Saint-Martin possède de magnifiques baies, propices aux randonnées

Dans le domaine littéraire et de la recherche, l’historienne saint-martinoise Daniella Jeffry (1941-2019) fut une fine analyste de la situation de son île et des Antilles. Elle publia deux ouvrages de référence qui eurent un large retentissement : "Le scandale statutaire sur l'île de Saint-Martin" (2006), et "Saint-Martin, déstabilisation sociétale dans la Caraïbe française" (2010), toujours d’actualité. Publiés aux éditions L’Harmattan, ces livres ont été traduits en anglais. Voici comment l’auteure présentait son deuxième essai : "L'implantation d'un système de domination économique, sociale et linguistique sur la partie française de l'île binationale de Saint-Martin à partir de 1977 a irrémédiablement transformé le mode de vie paisible et la qualité de vie des habitants. L'île est devenue un Eldorado où le monde des affaires, de la drogue, de l'illégalité, de la criminalité et des trafics de tous genres ont pris le dessus. Les natifs ont été pratiquement éliminés de la structure sociale et économique et leur culture caribéenne a été étouffée par l’application de politiques et de pratiques discriminatoires qui ont abouti à l’exclusion et au chômage chronique de cette partie de la population."
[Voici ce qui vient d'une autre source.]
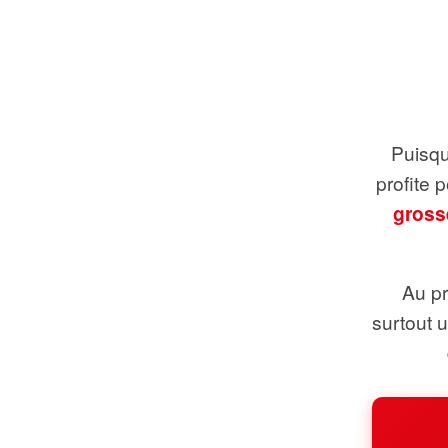
Puisque
profite 
gross
Au pr
surtout 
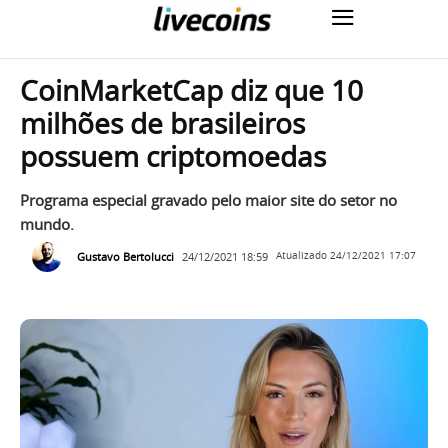
CoinMarketCap diz que 10
milhões de brasileiros
possuem criptomoedas
Programa especial gravado pelo maior site do setor no
mundo.
Gustavo Bertolucci
24/12/2021 18:59
Atualizado
24/12/2021 17:07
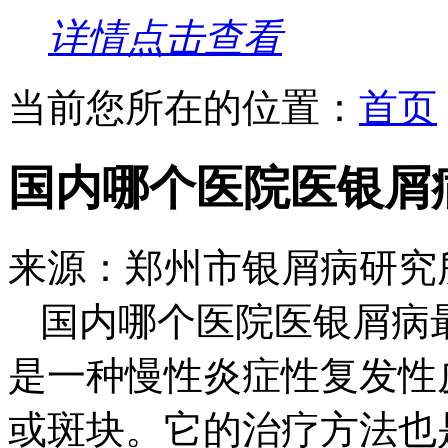
详情点击查看
当前您所在的位置：
首页
国内哪个医院医银屑
来源：郑州市银屑病研究
国内哪个医院医银屑病
是一种慢性炎症性复发性
或斑块。它的治疗方法也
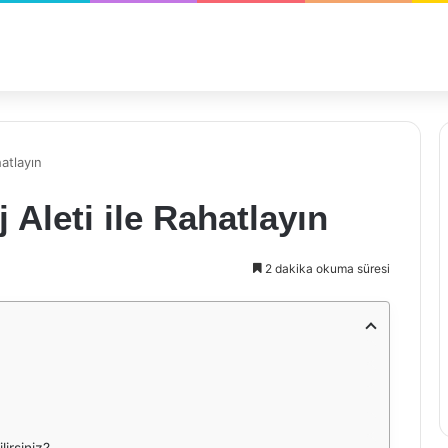
hatlayın
 Aleti ile Rahatlayın
2 dakika okuma süresi
irsiniz?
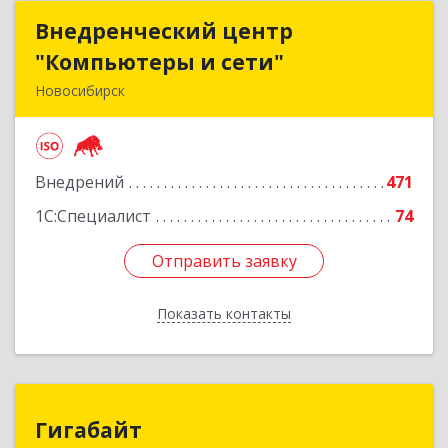
Внедренческий центр
Внедренческий центр
"Компьютеры и сети"
"Компьютеры и сети"
Новосибирск
630075, Новосибирская обл, Новосибирск г,
Залесского, дом № 5/1, оф.711
Внедрений
471
Подробнее
1С:Специалист
74
Отправить заявку
Отправить заявку
Показать контакты
Назад
Гигабайт
Гигабайт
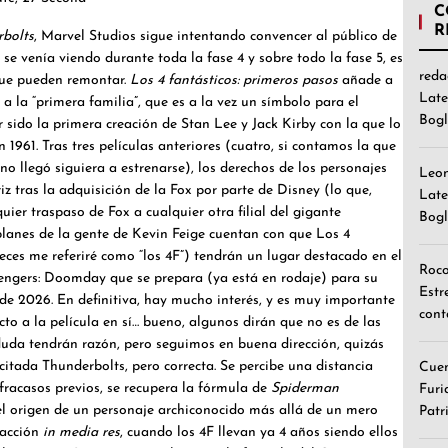
C
R
bolts
, Marvel Studios sigue intentando convencer al público de
se venía viendo durante toda la fase 4 y sobre todo la fase 5, es
reda
 que pueden remontar.
Los 4 fantásticos: primeros pasos
añade a
Late
a la “primera familia”, que es a la vez un símbolo para el
Bogl
sido la primera creación de Stan Lee y Jack Kirby con la que lo
 1961. Tras tres películas anteriores (cuatro, si contamos la que
 llegó siguiera a estrenarse), los derechos de los personajes
Leo
iz tras la adquisición de la Fox por parte de Disney (lo que,
Late
uier traspaso de Fox a cualquier otra filial del gigante
Bogl
planes de la gente de Kevin Feige cuentan con que Los 4
veces me referiré como “los 4F”) tendrán un lugar destacado en el
Roc
ngers: Doomday que se prepara (ya está en rodaje) para su
Estr
de 2026. En definitiva, hay mucho interés, y es muy importante
cont
cto a la película en sí… bueno, algunos dirán que no es de las
duda tendrán razón, pero seguimos en buena dirección, quizás
citada Thunderbolts, pero correcta. Se percibe una distancia
Cuen
 fracasos previos, se recupera la fórmula de
Spiderman
Furi
 el origen de un personaje archiconocido más allá de un mero
Patr
 acción
in media res
, cuando los 4F llevan ya 4 años siendo ellos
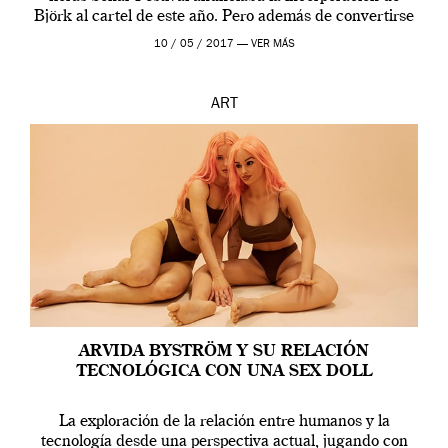
Björk al cartel de este año. Pero además de convertirse
en una de las actuaciones más relevantes […]
10 / 05 / 2017 —
VER MÁS
ART
ARVIDA BYSTRÖM Y SU RELACIÓN
TECNOLÓGICA CON UNA SEX DOLL
La exploración de la relación entre humanos y la
tecnología desde una perspectiva actual, jugando con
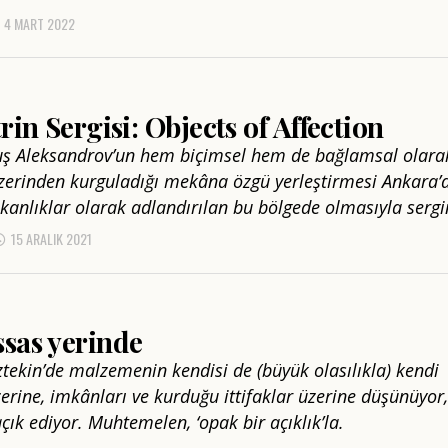
4 MART 2022
trin Sergisi: Objects of Affection
uş Aleksandrov’un hem biçimsel hem de bağlamsal olara
 üzerinden kurguladığı mekâna özgü yerleştirmesi Ankara’
kanlıklar olarak adlandırılan bu bölgede olmasıyla sergin
15 ARALIK 2021
sas yerinde
tekin’de malzemenin kendisi de (büyük olasılıkla) kendi
zerine, imkânları ve kurduğu ittifaklar üzerine düşünüyor,
çık ediyor. Muhtemelen, ‘opak bir açıklık’la.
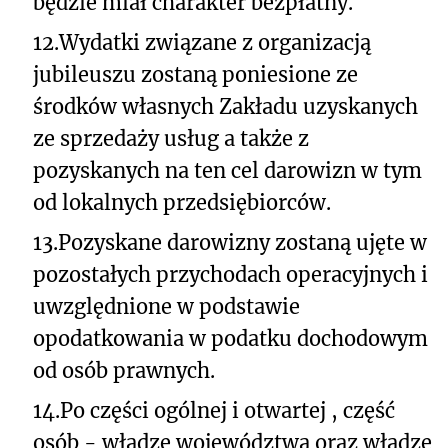
będzie miał charakter bezpłatny.
12.
Wydatki związane z organizacją
jubileuszu zostaną poniesione ze
środków własnych Zakładu uzyskanych
ze sprzedaży usług a także z
pozyskanych na ten cel darowizn w tym
od lokalnych przedsiębiorców.
13.
Pozyskane darowizny zostaną ujęte w
pozostałych przychodach operacyjnych i
uwzględnione w podstawie
opodatkowania w podatku dochodowym
od osób prawnych.
14.
Po części ogólnej i otwartej , część
osób - władze województwa oraz władze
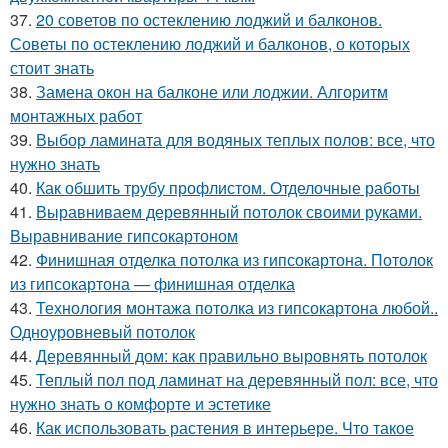
37.
20 советов по остеклению лоджий и балконов.
Советы по остеклению лоджий и балконов, о которых
стоит знать
38.
Замена окон на балконе или лоджии. Алгоритм
монтажных работ
39.
Выбор ламината для водяных теплых полов: все, что
нужно знать
40.
Как обшить трубу профлистом. Отделочные работы
41.
Выравниваем деревянный потолок своими руками.
Выравнивание гипсокартоном
42.
Финишная отделка потолка из гипсокартона. Потолок
из гипсокартона — финишная отделка
43.
Технология монтажа потолка из гипсокартона любой..
Одноуровневый потолок
44.
Деревянный дом: как правильно выровнять потолок
45.
Теплый пол под ламинат на деревянный пол: все, что
нужно знать о комфорте и эстетике
46.
Как использовать растения в интерьере. Что такое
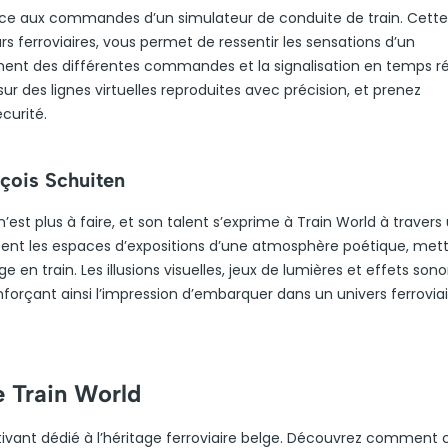
ce aux commandes d’un simulateur de conduite de train. Cette
rs ferroviaires, vous permet de ressentir les sensations d’un
ent des différentes commandes et la signalisation en temps ré
 des lignes virtuelles reproduites avec précision, et prenez
curité.
çois Schuiten
est plus à faire, et son talent s’exprime à Train World à travers
pent les espaces d’expositions d’une atmosphère poétique, met
ge en train. Les illusions visuelles, jeux de lumières et effets son
forçant ainsi l’impression d’embarquer dans un univers ferroviai
e Train World
ptivant dédié à l’héritage ferroviaire belge. Découvrez comment 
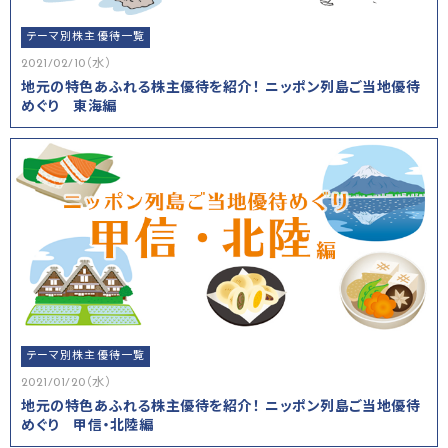
テーマ別株主優待一覧
2021/02/10（水）
地元の特色あふれる株主優待を紹介！ ニッポン列島ご当地優待
めぐり 東海編
テーマ別株主優待一覧
2021/01/20（水）
地元の特色あふれる株主優待を紹介！ ニッポン列島ご当地優待
めぐり 甲信・北陸編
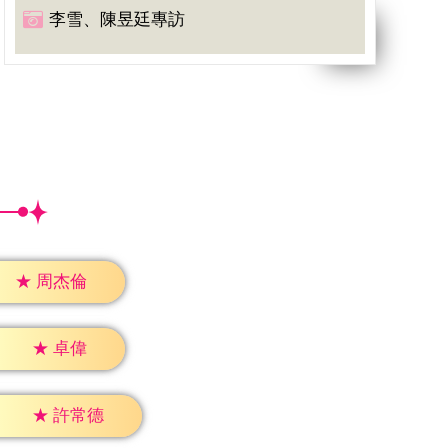
李雪、陳昱廷專訪
★
周杰倫
★
卓偉
★
許常德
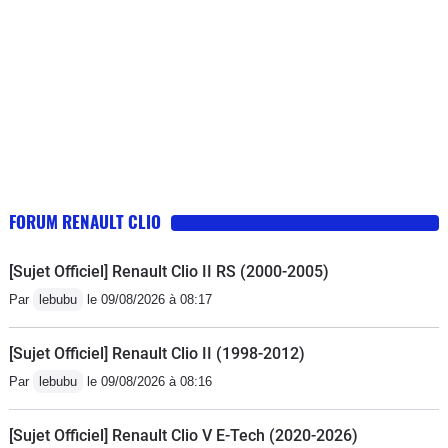
cherchais en priorité. Niveau confort
de conduite, rien à dire, elle est très
agréable à conduire, et le moteur est
très silencieux. La seule chose que je
reproche, c'est l'emplacement du
support de téléphone qui, quand on
met le téléphone, masque l'écran de
l'autoradio, mais aussi les
FORUM RENAULT CLIO
commandes.
[Sujet Officiel] Renault Clio II RS (2000-2005)
Par
lebubu
le 09/08/2026 à 08:17
[Sujet Officiel] Renault Clio II (1998-2012)
Par
lebubu
le 09/08/2026 à 08:16
[Sujet Officiel] Renault Clio V E-Tech (2020-2026)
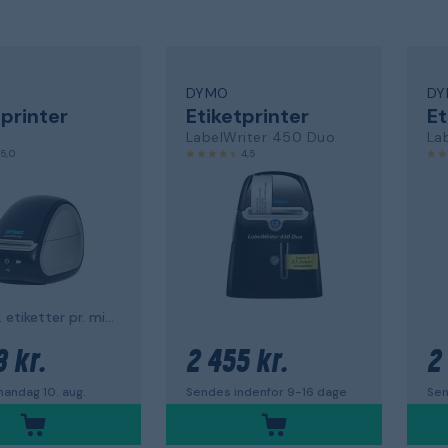
DYMO
DY
tprinter
Etiketprinter
Et
LabelWriter 450 Duo
5,0
4,5
op til 62 etiketter pr. minut
3 kr.
2 455 kr.
2
andag 10. aug.
Sendes indenfor 9-16 dage
Sen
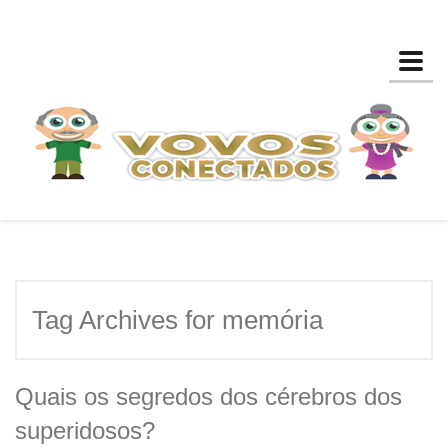
Toggl
Tag Archives for memória
Quais os segredos dos cérebros dos
superidosos?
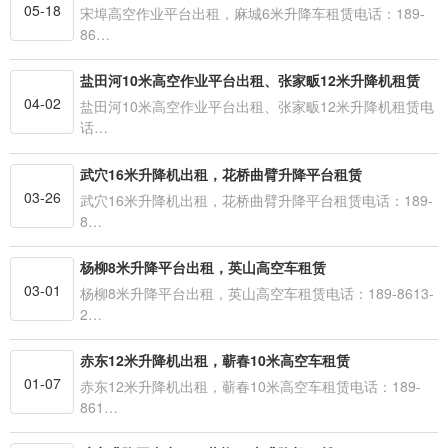
05-18
宋埠高空作业平台出租，麻城6米升降车租赁电话：189-
86…
盐田河10米高空作业平台出租、张家畈12米升降机租赁
04-02
盐田河10米高空作业平台出租、张家畈12米升降机租赁电
话…
武穴16米升降机出租，花桥曲臂升降平台租赁
03-26
武穴16米升降机出租，花桥曲臂升降平台租赁电话：189-
8…
杨柳8米升降平台出租，英山高空车租赁
03-01
杨柳8米升降平台出租，英山高空车租赁电话：189-8613-
2…
赤东12米升降机出租，蕲春10米高空车租赁
01-07
赤东12米升降机出租，蕲春10米高空车租赁电话：189-
861…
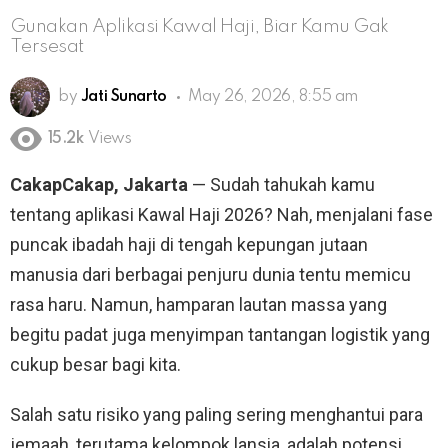
Gunakan Aplikasi Kawal Haji, Biar Kamu Gak
Tersesat
by
Jati Sunarto
May 26, 2026, 8:55 am
15.2k
Views
CakapCakap, Jakarta
— Sudah tahukah kamu
tentang aplikasi Kawal Haji 2026? Nah, menjalani fase
puncak ibadah haji di tengah kepungan jutaan
manusia dari berbagai penjuru dunia tentu memicu
rasa haru. Namun, hamparan lautan massa yang
begitu padat juga menyimpan tantangan logistik yang
cukup besar bagi kita.
Salah satu risiko yang paling sering menghantui para
jemaah, terutama kelompok lansia, adalah potensi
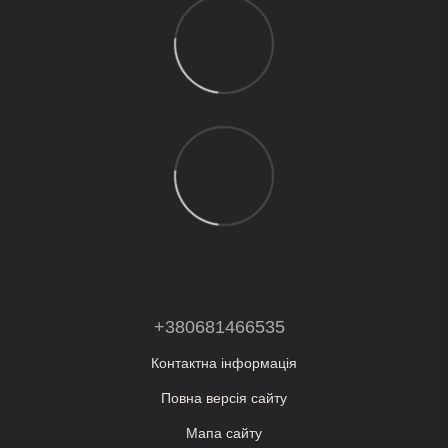
+380681466535
Контактна інформація
Повна версія сайту
Мапа сайту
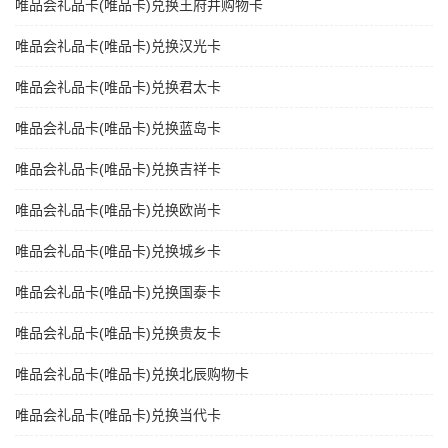
唯品会礼品卡(唯品卡)兑换王府井购物卡
唯品会礼品卡(唯品卡)兑换汉光卡
唯品会礼品卡(唯品卡)兑换君太卡
唯品会礼品卡(唯品卡)兑换蓝岛卡
唯品会礼品卡(唯品卡)兑换吉祥卡
唯品会礼品卡(唯品卡)兑换欧尚卡
唯品会礼品卡(唯品卡)兑换城乡卡
唯品会礼品卡(唯品卡)兑换国泰卡
唯品会礼品卡(唯品卡)兑换贵友卡
唯品会礼品卡(唯品卡)兑换北辰购物卡
唯品会礼品卡(唯品卡)兑换当代卡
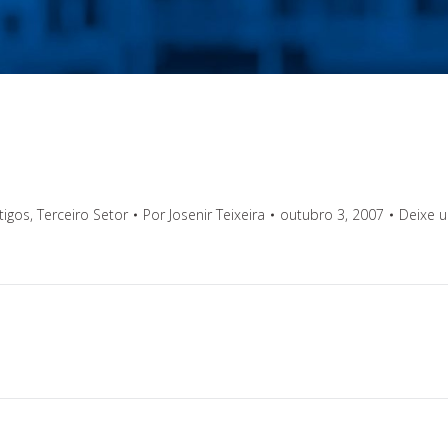
tigos
,
Terceiro Setor
Por
Josenir Teixeira
outubro 3, 2007
Deixe 
Próximo
post:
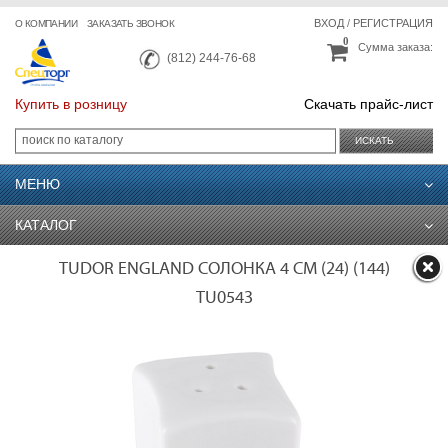
ВХОД
/
РЕГИСТРАЦИЯ
О КОМПАНИИ
ЗАКАЗАТЬ ЗВОНОК
0
Сумма заказа:
(812) 244-76-68
Купить в розницу
Скачать прайс-лист
ИСКАТЬ
МЕНЮ
КАТАЛОГ
TUDOR ENGLAND СОЛОНКА 4 СМ (24) (144)
TU0543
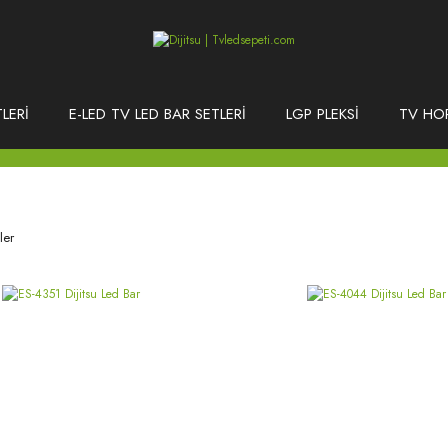
LERİ
E-LED TV LED BAR SETLERİ
LGP PLEKSİ
TV HO
ler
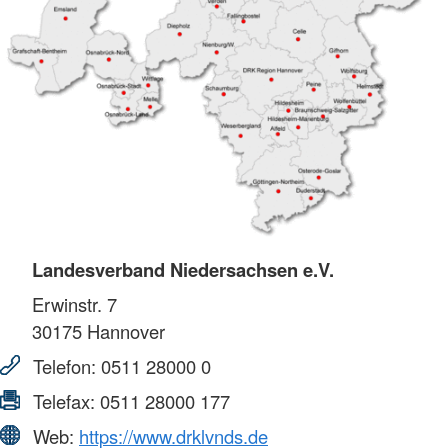
Landesverband Niedersachsen e.V.
Erwinstr. 7
30175
Hannover
Telefon:
0511 28000 0
Telefax:
0511 28000 177
Web:
https://www.drklvnds.de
A Saint-Martin côté sport, les activités nautiques sont reines, conditions climatiques et situation géographique de la Friendly Island obligent. Surf, planche à voile, jet-ski, plongée, ski nautique, kayak, bateau à voile, le choix est large… On peut aussi faire des randonnées à pied, notamment dans la réserve naturelle ou le long des larges baies de l’île. Les Saint-Martinois se passionnent évidemment pour les grandes compétitions, en particulier de foot et de basket. Dans ce dernier domaine, un enfant du pays, Sébastien Vertus, a pris ses marques à Vanves, près de Paris, en Nationale 1, où il est capitaine de l’équipe.